De tout temps, le pèlerinage de Montmartre fut non seulement respecté, mais aussi encouragé par les églises de Paris. Bon nombre d’entre elles avaient en effet pris l’habitude, une fois par an, de gravir, clergé et reliques en tête, les sentiers de la colline, chantant cantiques et psaumes et rendant grâces à Dieu. Notre-Dame-de-Paris s’y rendait le jour des Rogations, Saint-Sauveur et Saint-Nicolas-des-Champs, le 25 avril, jour de saint Marc, Saint-Nicolas-du-Chardonnet dans l’octave de Pâques...
La procession la plus célèbre était celle qu’effectuaient tous les sept ans, en grande pompe, les religieux de Saint-Denis. Les bénédictins se rendaient en pèlerinage à Pâques ou à Pentecôte, portant les reliques de leur saint patron dans l’une des sept églises suivantes : Notre-Dame-des-Vertus (Aubervilliers), Pierrefitte, Stains, la Courneuve, Saint-Ouen, la Chapelle et Montmartre, toutes localités soumises à la juridiction de Saint-Denis. Au début du XVIIe siècle ; cette pieuse ardeur s’étant sérieusement refroidie, la coutume était tombée en désuétude et les religieuses de Montmartre demandaient avec insistance le retour des reliques. Sous l’énergique abbatiat de Marie de Beauvilliers, la procession jouit même d’un renouveau de ferveur populaire. L’abbesse la fit déplacer du lundi de Pâques au 1er mai, jour de la fête de saint Philippe et saint Jacques. La cérémonie devint alors la procession spéciale destinée à rapporter le chef de saint Denis jusqu’à Montmartre, lieu traditionnel de sa décollation. Les religieuses tinrent à en faire un spectacle à la fois mondain et dévot, dans lequel chacune des deux abbayes rivalisait en luxe et en piété, afin d’affirmer son prestige face au Paris royal.

Matériel fourni ::
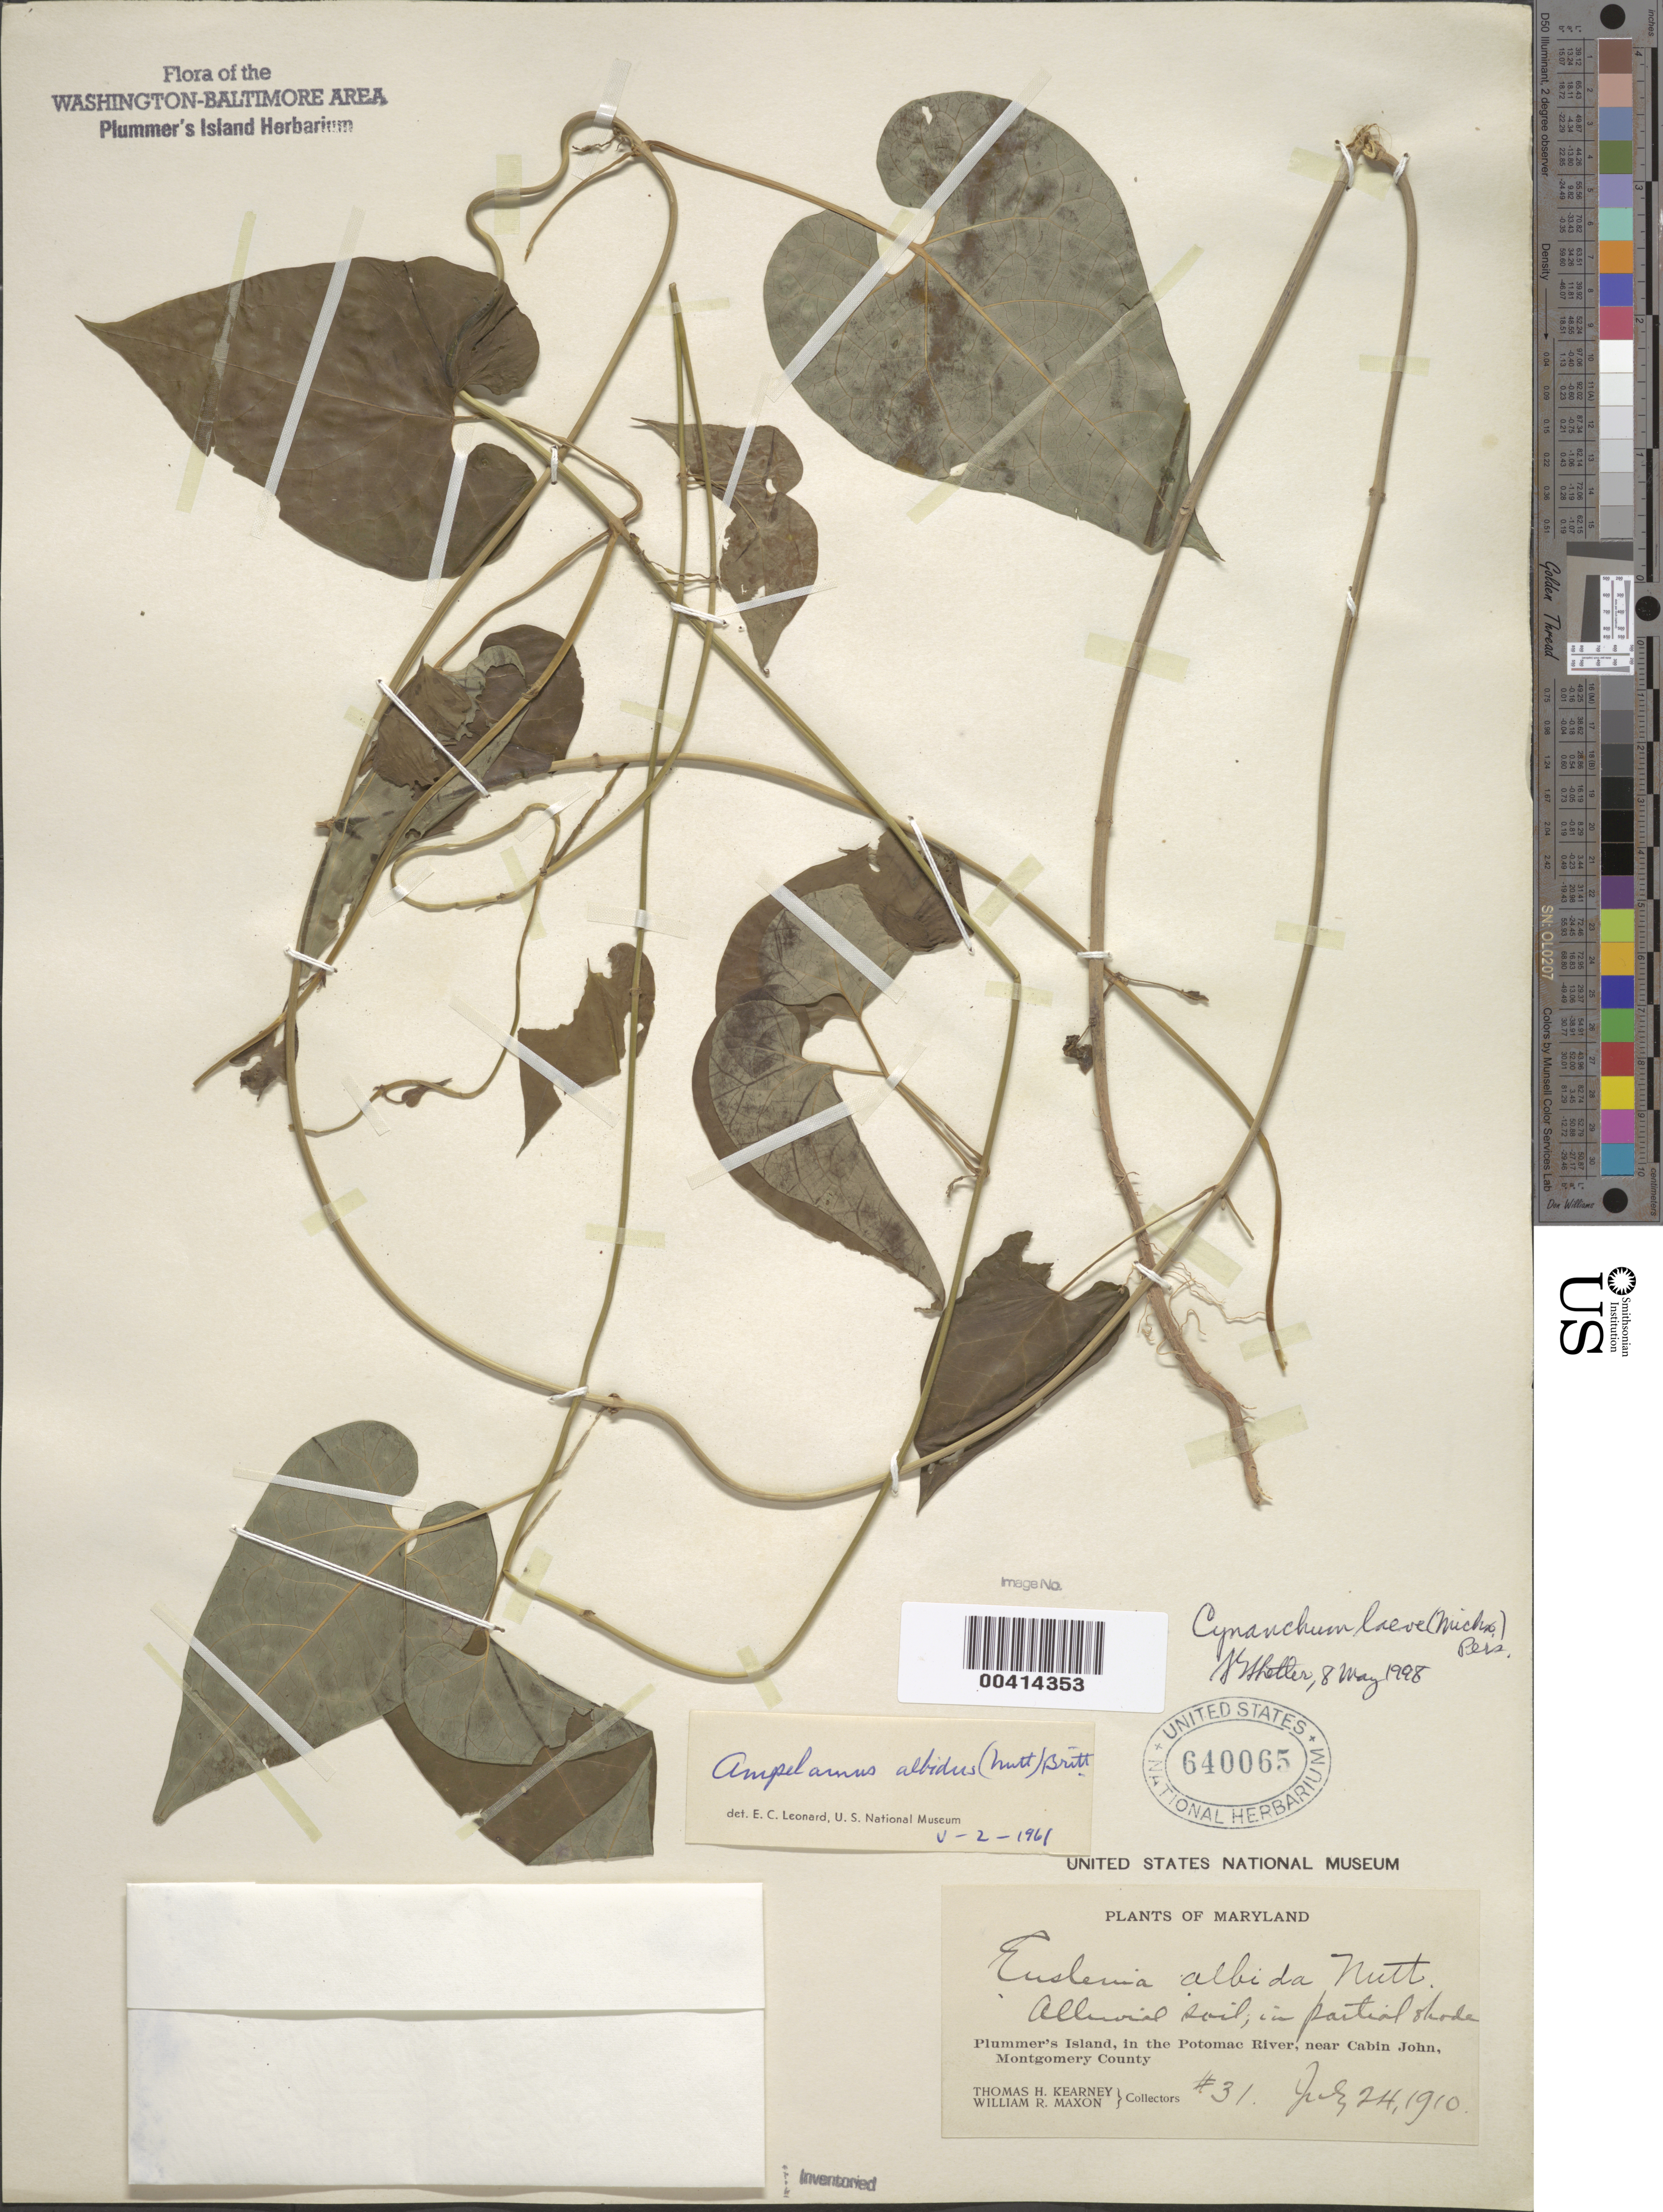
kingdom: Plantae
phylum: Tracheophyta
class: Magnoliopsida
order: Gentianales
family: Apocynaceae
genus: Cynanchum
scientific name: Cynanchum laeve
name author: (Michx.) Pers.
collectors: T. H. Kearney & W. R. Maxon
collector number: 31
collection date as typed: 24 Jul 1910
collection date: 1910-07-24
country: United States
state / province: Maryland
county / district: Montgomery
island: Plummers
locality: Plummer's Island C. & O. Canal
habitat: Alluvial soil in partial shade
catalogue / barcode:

Consigne :: Recopiez sans rien changer le passage du texte sur le pèlerinage de Montmartre dont les premiers mots contiennent "De tout temps, le" et qui se termine par "l’octave de Pâques...". Le matériel fourni n'est d'aucune utilité pour cet exercice.

Réponse attendue ::
De tout temps, le pèlerinage de Montmartre fut non seulement respecté, mais aussi encouragé par les églises de Paris. Bon nombre d’entre elles avaient en effet pris l’habitude, une fois par an, de gravir, clergé et reliques en tête, les sentiers de la colline, chantant cantiques et psaumes et rendant grâces à Dieu. Notre-Dame-de-Paris s’y rendait le jour des Rogations, Saint-Sauveur et Saint-Nicolas-des-Champs, le 25 avril, jour de saint Marc, Saint-Nicolas-du-Chardonnet dans l’octave de Pâques...